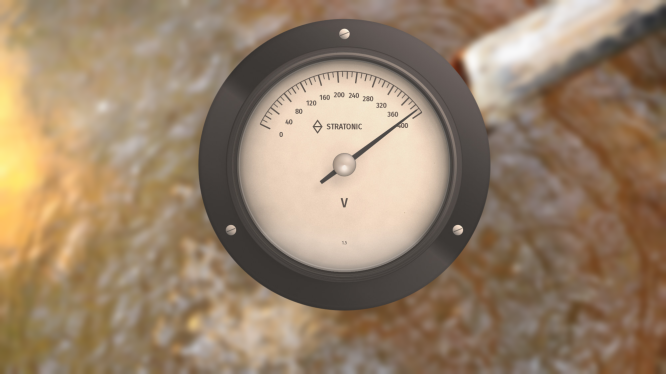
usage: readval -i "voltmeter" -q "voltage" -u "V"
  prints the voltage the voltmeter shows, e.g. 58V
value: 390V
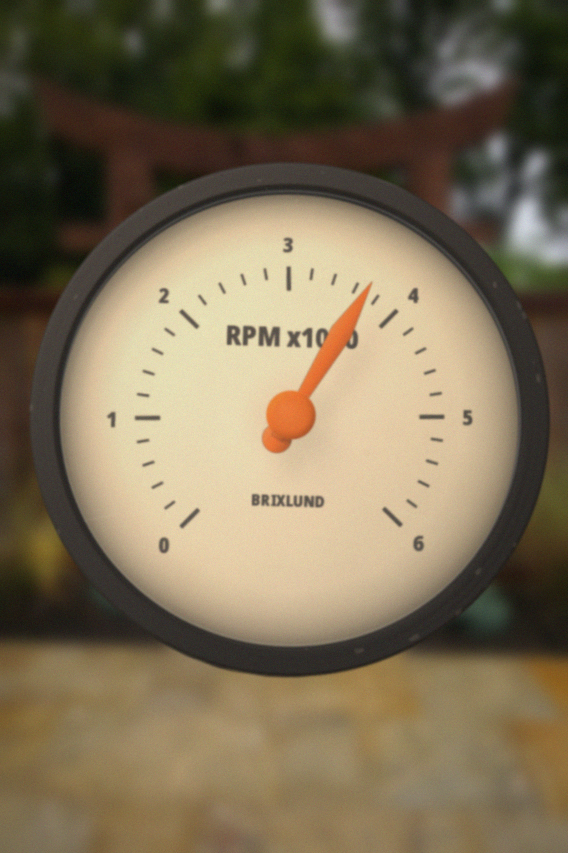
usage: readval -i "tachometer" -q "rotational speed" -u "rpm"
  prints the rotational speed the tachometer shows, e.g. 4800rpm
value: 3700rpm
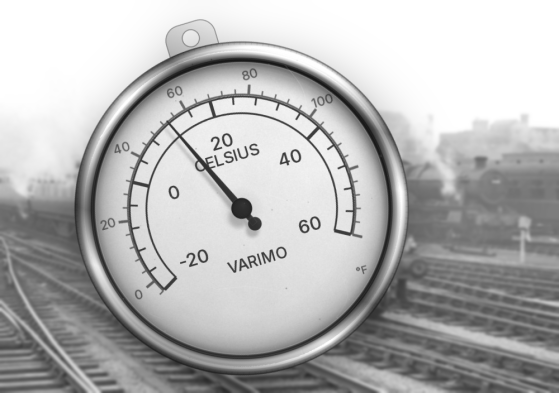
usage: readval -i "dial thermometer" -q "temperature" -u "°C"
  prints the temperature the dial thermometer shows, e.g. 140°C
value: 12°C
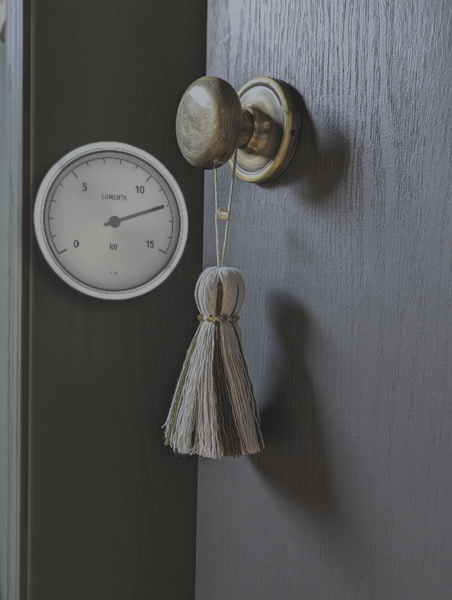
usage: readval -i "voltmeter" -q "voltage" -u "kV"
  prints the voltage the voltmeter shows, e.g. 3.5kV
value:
——
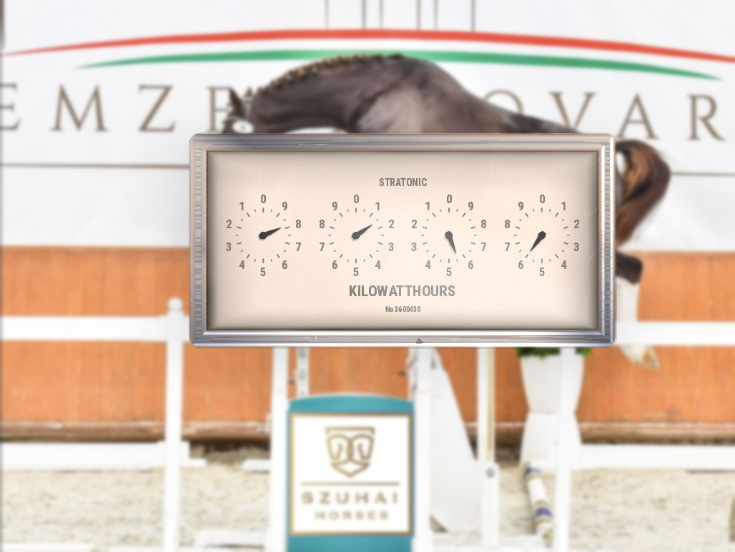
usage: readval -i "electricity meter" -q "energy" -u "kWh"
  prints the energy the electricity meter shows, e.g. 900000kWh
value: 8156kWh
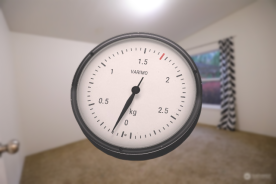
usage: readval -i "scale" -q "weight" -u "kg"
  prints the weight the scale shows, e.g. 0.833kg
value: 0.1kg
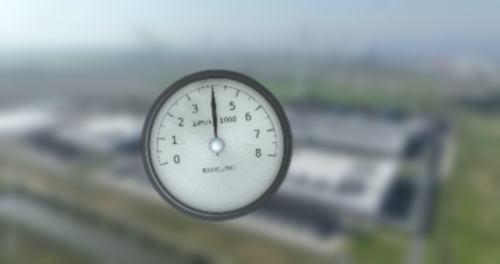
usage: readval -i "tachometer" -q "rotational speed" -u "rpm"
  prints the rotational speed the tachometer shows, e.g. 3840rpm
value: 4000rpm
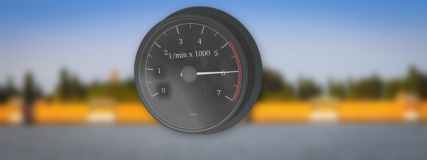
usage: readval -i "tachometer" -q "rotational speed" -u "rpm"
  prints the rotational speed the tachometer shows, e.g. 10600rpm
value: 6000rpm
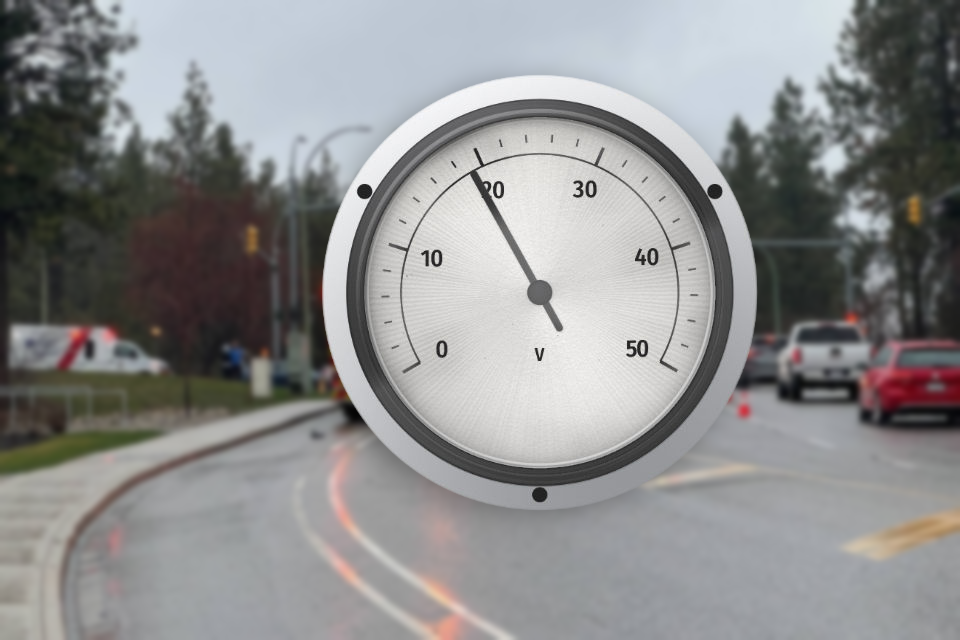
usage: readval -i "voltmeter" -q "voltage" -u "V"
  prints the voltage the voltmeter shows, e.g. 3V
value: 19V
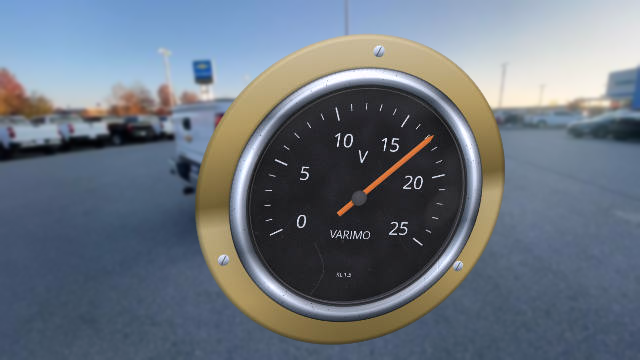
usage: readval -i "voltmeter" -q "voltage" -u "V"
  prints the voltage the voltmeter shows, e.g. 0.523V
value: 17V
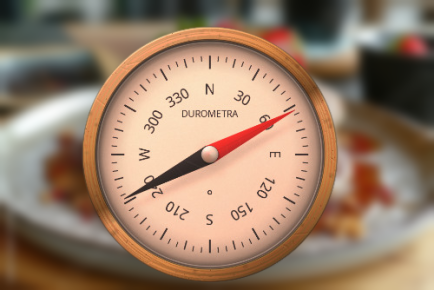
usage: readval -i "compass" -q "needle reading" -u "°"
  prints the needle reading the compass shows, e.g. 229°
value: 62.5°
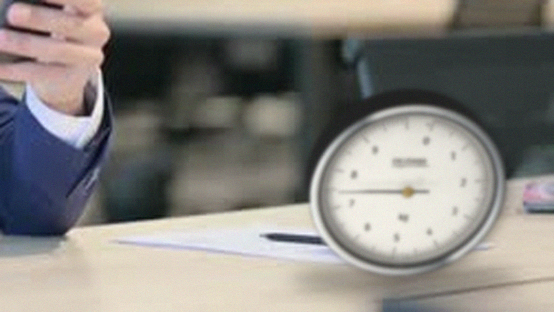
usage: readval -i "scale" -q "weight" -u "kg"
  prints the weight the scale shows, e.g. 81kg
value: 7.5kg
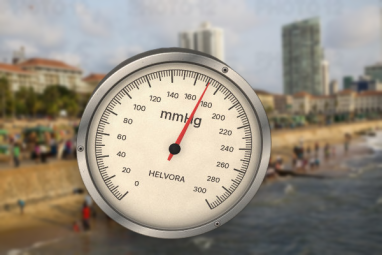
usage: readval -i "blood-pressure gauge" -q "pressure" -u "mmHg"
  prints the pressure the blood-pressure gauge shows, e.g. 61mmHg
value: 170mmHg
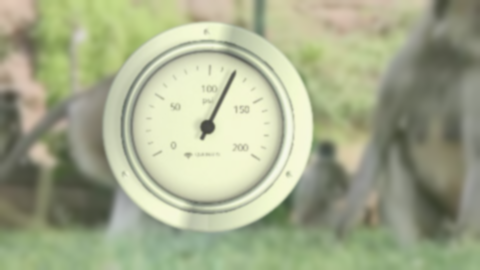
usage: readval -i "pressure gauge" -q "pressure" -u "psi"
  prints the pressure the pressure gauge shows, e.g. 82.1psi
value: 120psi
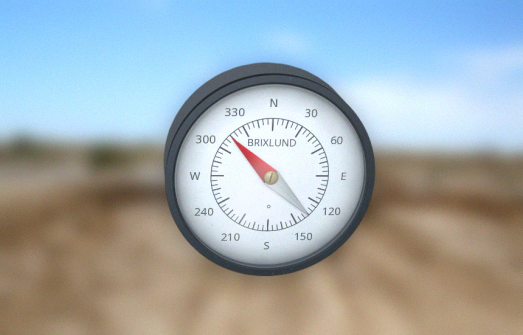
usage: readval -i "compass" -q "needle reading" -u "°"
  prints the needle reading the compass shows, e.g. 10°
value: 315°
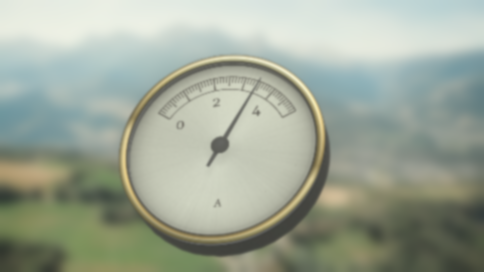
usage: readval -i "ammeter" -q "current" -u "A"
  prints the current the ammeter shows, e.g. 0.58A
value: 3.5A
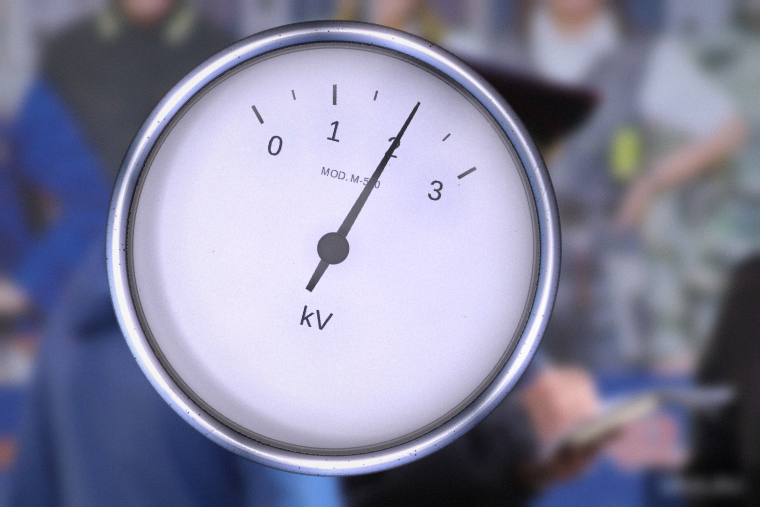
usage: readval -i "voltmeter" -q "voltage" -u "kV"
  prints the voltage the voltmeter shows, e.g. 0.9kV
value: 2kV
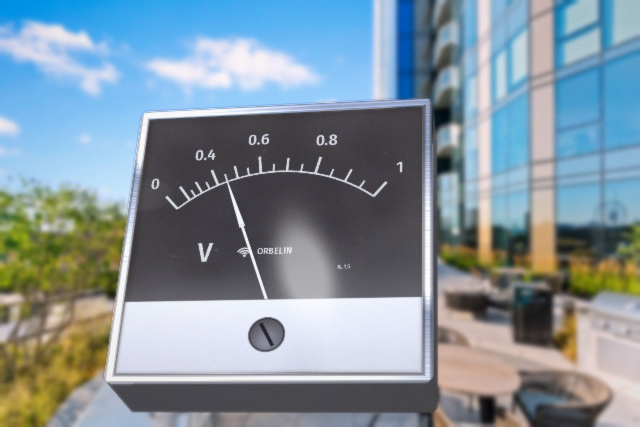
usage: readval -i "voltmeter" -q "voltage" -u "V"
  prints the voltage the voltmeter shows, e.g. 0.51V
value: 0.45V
——
• Assignment
Count the lines in the records above that contain the string "dial", and reply with that number alone.

• Result of this task
2